The RunBenchmark() function requires three parameters: num_threads, name, and method. Among them, num_threads indicates the number of threads and can be specified as a parameter value when starting db_bench.

image

Next, Name is a string variable that represents the type of benchmark. It stores the values entered in the parameters, separated by commas. Method is a pointer variable that stores the address of the benchmark function corresponding to Name.

image

After that, the address value of the method in the RunBenchmark() function is stored in the arg[] array.
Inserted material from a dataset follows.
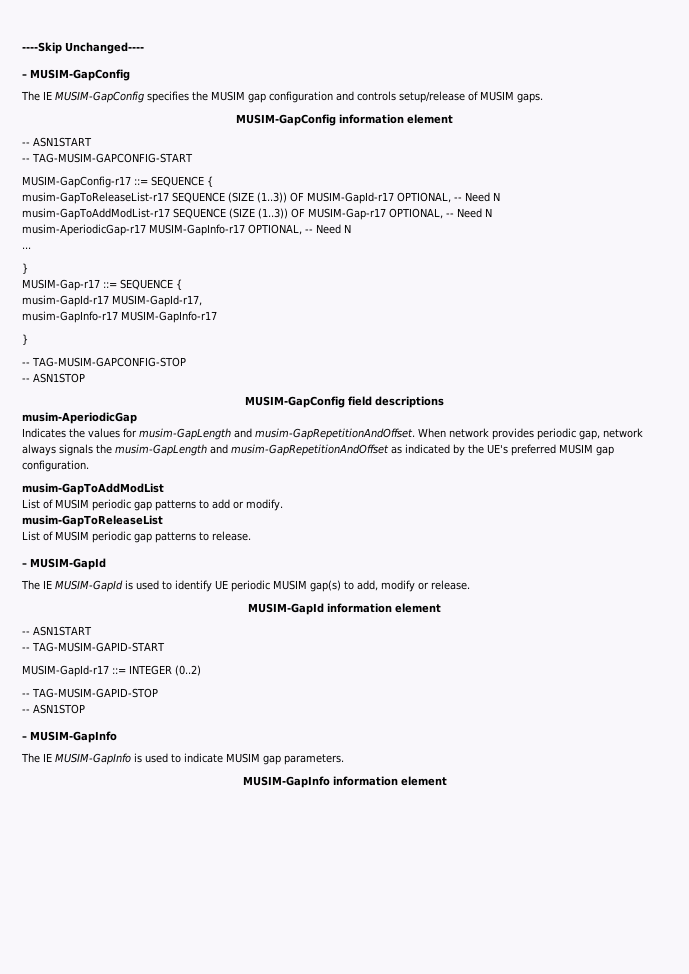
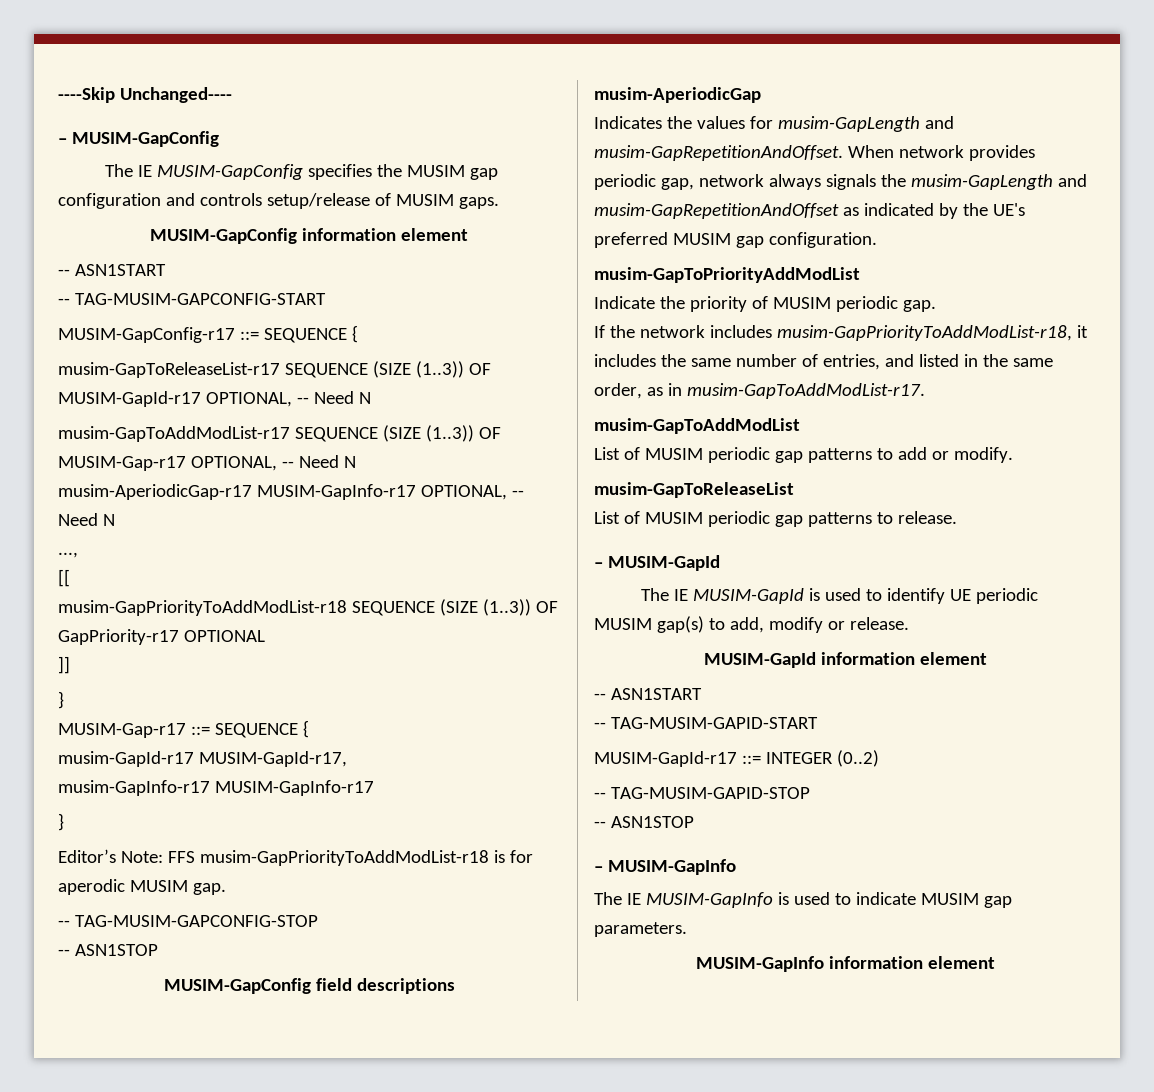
[22,247,31,249] ... -> [58,552,78,558] [58,569,70,587] [58,599,558,616] [58,629,265,645] [58,656,70,674] ..., // [[ // musim-GapPriorityToAddModList-r18 SEQUENCE (SIZE (1..3)) OF GapPriority-r17 OPTIONAL // ]]
(28, 339) none -> [58,849,533,866] [58,879,226,895] // Editor’s Note: FFS musim-GapPriorityToAddModList-r18 is for aperodic MUSIM gap.
(89, 466) none -> [594,267,860,283] [594,296,936,312] [594,325,1088,341] [594,354,1053,370] [594,383,925,399] // musim-GapToPriorityAddModList // Indicate the priority of MUSIM periodic gap. // If the network includes musim-GapPriorityToAddModList-r18, it includes the same number of entries, and listed in the same order, as in musim-GapToAddModList-r17.

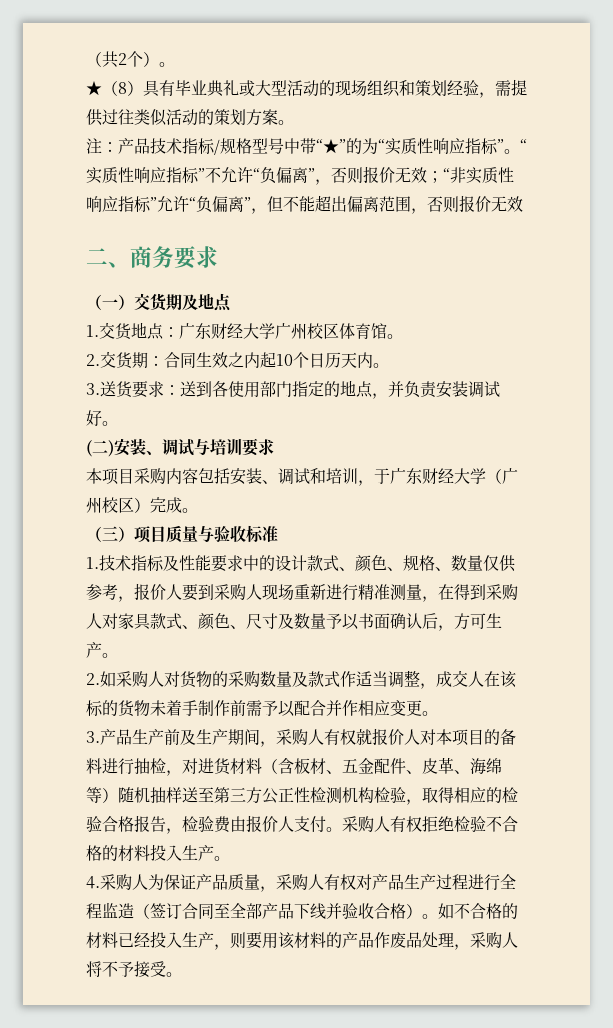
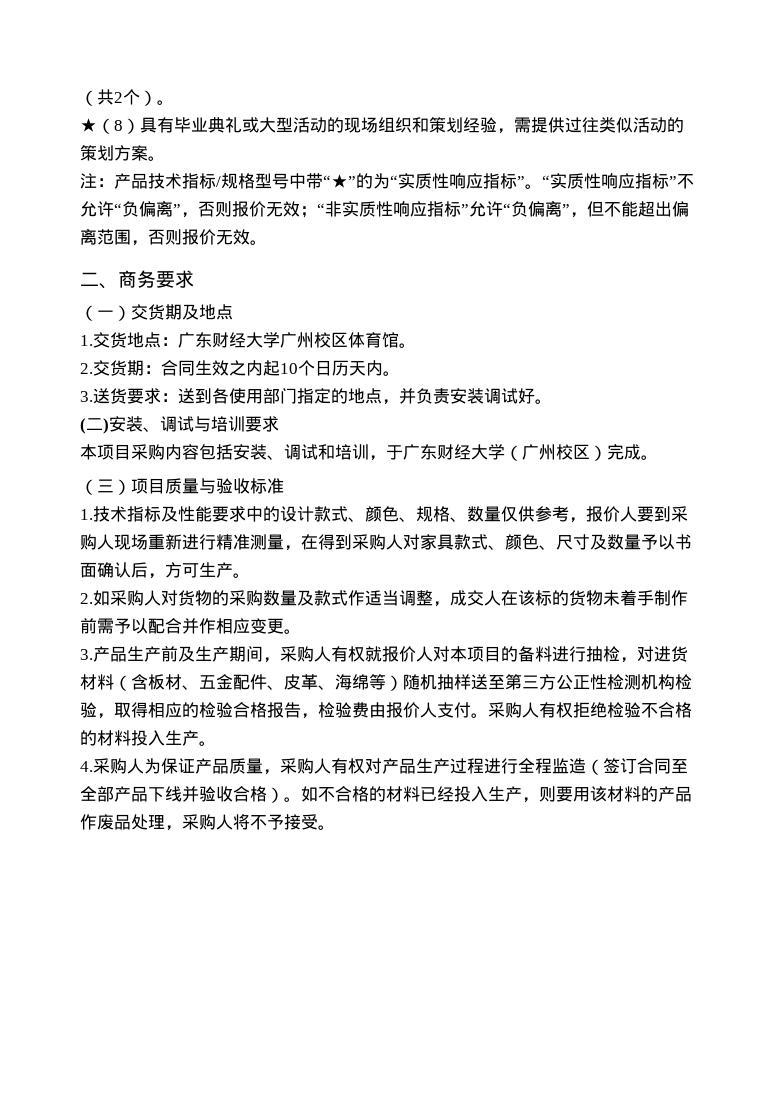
(523, 204) none -> [250,240,267,245] 。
The StartThread function is executed with this value and the ThreadBody() function as arguments. The ThreadBody() function performs the given benchmark with the allocated thread.

img

The code flow of the benchmark is as follows: Starting with benchmark functions like ReadRandom() or ReadHot(), it gradually narrows the search range through multiple Get() functions, from the database to the sstable, and then to each level, table, filter block, and bloom filter.

image

In the benchmark function, after performing the functions assigned to each benchmark, the db->Get() function is used. Here, db is the address value of the database used in the DB::open() function when opening the database during the write process.

image

The DBImpl::Get() function sequentially searches the memtable, immemtable, and sstable. The function used to search the sstable is Version::Get(). (Note that the bloom filter is only used in the sstable.)

image

The Version::Get() function executes the ForEachOverlapping() function with the Match() function as an argument. The ForEachOverlapping() function first searches level 0 of the sstable and then searches other levels. The Match() function used in this search process checks if a specific key exists in the table and returns a boolean value based on its existence.

image

The TableCache::Get() function called by the Match() function searches the table. Then, FilterBlockReader::KeyMayMatch() searches the filter block, and BloomFilterPolicy::KeyMayMatch() searches the bloom filter to finally check the existence of a specific key. The InternalGet() function in the middle proceeds with the read if the key being searched for exists.